I see #justintrudeau got rough in parliament. I asked him what he did to relax. "Punch people in the face," said the recreational boxer.
— Howard Fineman (@howardfineman) May 18, 2016
The Bernie Sanders Trainwreck At this point, the best thing Bernie Sanders’s supporters can probably do for his reputation is to vote against him in the remaining primaries and caucuses. Hillary Clinton long ago wrapped up the nomination. Tuesday’s results — her narrow victory in Kentucky and his win by about 10 percentage points in Oregon — doesn’t change anything: It’s over. If you include super-delegates, Clinton is only about 100 delegates away from clinching, and with Democratic proportional allocation she is basically guaranteed to get there.
Yet the closer Clinton gets to her official victory, the more Sanders and his campaign act as if the nomination was unfairly stolen from him — that somehow the doors of the party have been unfairly closed against his followers. This culminated in an ugly scene in Nevada last weekend, with Sanders supporters threatening Democratic Party officials there. The result? Liberals have turned on Sanders, urging him to get out of the race now or, at least, to change his tone.
I feel like this entire primary season could be summed up with, "White men real mad they aren't the only people who matter anymore."
— Jill Filipovic (@JillFilipovic) May 18, 2016
One thing is largely indisputable: Bernie Sanders himself could help clear the air by informing his supporters that while there are many things about the Democratic nomination process that ought to be changed, no one has “stolen” the nomination from him or from them. Perhaps a thousand small things gave Hillary Clinton an “unfair” advantage in this contest, but they were mostly baked into the cake, not contrived to throw cold water on the Bern. And the best step Sanders’ supporters could take to promote their long-term interests in the Democratic Party would be to get a grip before they wind up helping Donald Trump win the presidency. And Bernie Sanders himself has a responsibility to talk his devoted followers off the ledge.
Do people really think Sanders can irreparably fracture the Democratic Party? When Trump is the nominee on the other side? Seems unlikely
— Ben Terris (@bterris) May 19, 2016
That is the only saving grace of this election.
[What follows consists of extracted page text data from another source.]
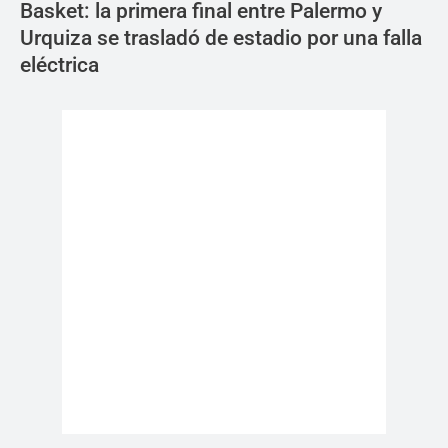
Basket: la primera final entre Palermo y
Urquiza se trasladó de estadio por una falla
eléctrica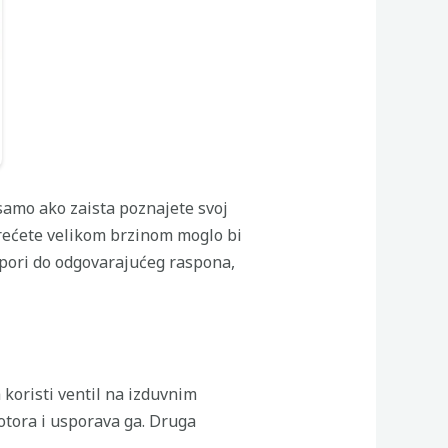
 samo ako zaista poznajete svoj
krećete velikom brzinom moglo bi
spori do odgovarajućeg raspona,
 koristi ventil na izduvnim
otora i usporava ga. Druga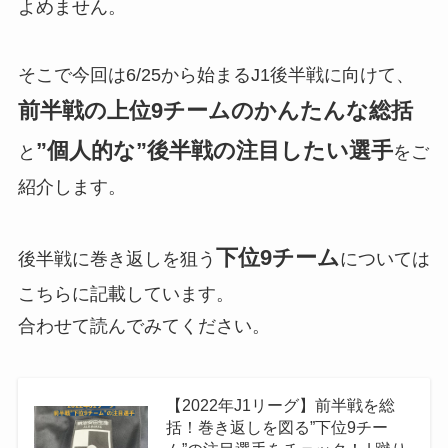
よめません。
そこで今回は6/25から始まるJ1後半戦に向けて、
前半戦の上位9チームのかんたんな総括
”個人的な”後半戦の注目したい選手
と
をご
紹介します。
下位9チーム
後半戦に巻き返しを狙う
については
こちらに記載しています。
合わせて読んでみてください。
【2022年J1リーグ】前半戦を総
括！巻き返しを図る”下位9チー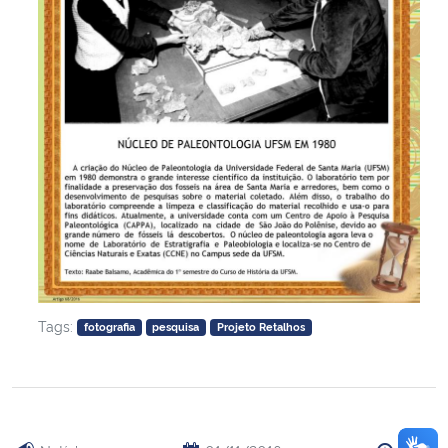
Tags:
fotografia
pesquisa
Projeto Retalhos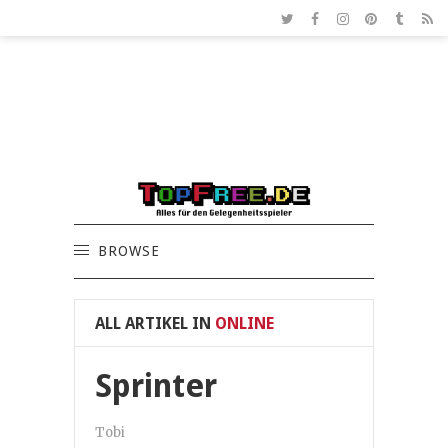
BROWSE
ALL ARTIKEL IN
ONLINE
Sprinter
Tobi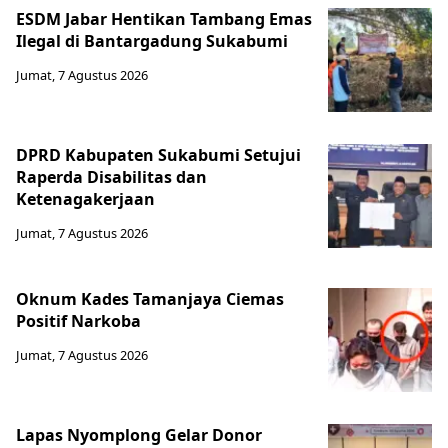
ESDM Jabar Hentikan Tambang Emas
Ilegal di Bantargadung Sukabumi
Jumat, 7 Agustus 2026
DPRD Kabupaten Sukabumi Setujui
Raperda Disabilitas dan
Ketenagakerjaan
Jumat, 7 Agustus 2026
Oknum Kades Tamanjaya Ciemas
Positif Narkoba
Jumat, 7 Agustus 2026
Lapas Nyomplong Gelar Donor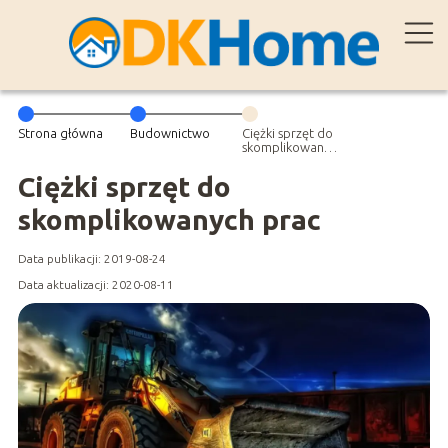
Strona główna
Budownictwo
Ciężki sprzęt do
skomplikowanych
prac
Ciężki sprzęt do
skomplikowanych prac
Data publikacji: 2019-08-24
Data aktualizacji: 2020-08-11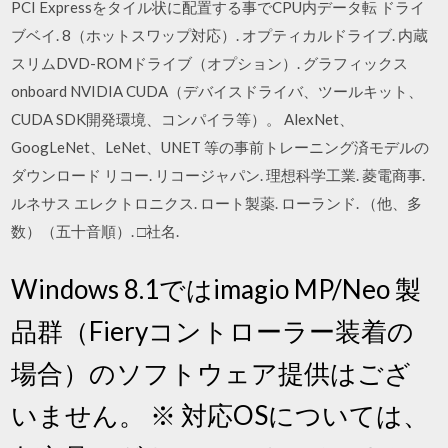
PCI Expressをタイル状に配置する事でCPU内データ転 ドライ
ブベイ. 8（ホットスワップ対応）. オプティカルドライブ. 内蔵
スリムDVD-ROMドライブ（オプション）. グラフィックス
onboard NVIDIA CUDA（デバイスドライバ、ツールキット、
CUDA SDK開発環境、コンパイラ等）。 AlexNet、
GoogLeNet、LeNet、UNET 等の事前トレーニング済モデルの
ダウンロード リコー. リコージャパン. 理想科学工業. 菱電商事.
ルネサス エレクトロニクス. ロート製薬. ローランド. （他、多
数）（五十音順）. □社名.
Windows 8.1ではimagio MP/Neo 製
品群（Fieryコントローラー装着の
場合）のソフトウェア提供はござ
いません。 ※ 対応OSについては、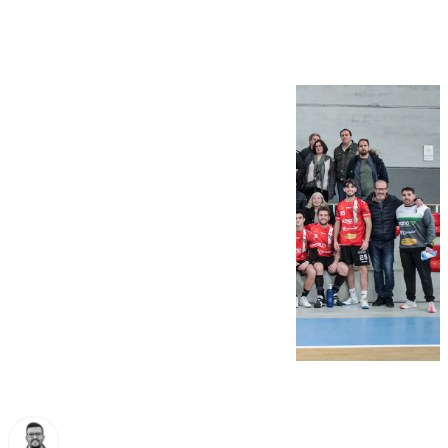
del play-off (24-25)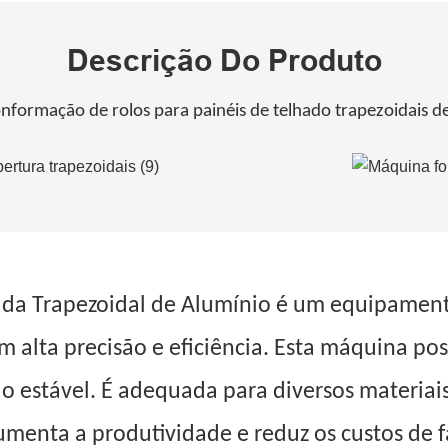
Descrição Do Produto
formação de rolos para painéis de telhado trapezoidais d
ada Trapezoidal de Alumínio é um equipamento
m alta precisão e eficiência. Esta máquina po
o estável. É adequada para diversos materiai
aumenta a produtividade e reduz os custos de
Otherwise, the Democratic schism between purists and pragmatists would split the party in two and doom us to 1968 or 1980.
If Hillary does win this election, it will be an amazing feat, given the even unconscious sexism of her own allies. Exhibit A: Ed Rendell.
Charles P. Pierce (Bernie supporter):
The Sanders people should know better than to conclude what has been a brilliant and important campaign by turning it into an extended temper tantrum. I voted for Bernie Sanders … But if anybody thinks that, somehow, he is having the nomination “stolen” from him, they are idiots.
“I want to go up to every single one of them and apologize, I want to go up to every single one of them and tell them how grateful I am that they are in this country and apologize on behalf of the Republican Party for Donald Trump.” — Former Sen. Bob Bennett (R-UT), quoted by NBC News, just before he died, asking his son if there were any Muslims in the hospital.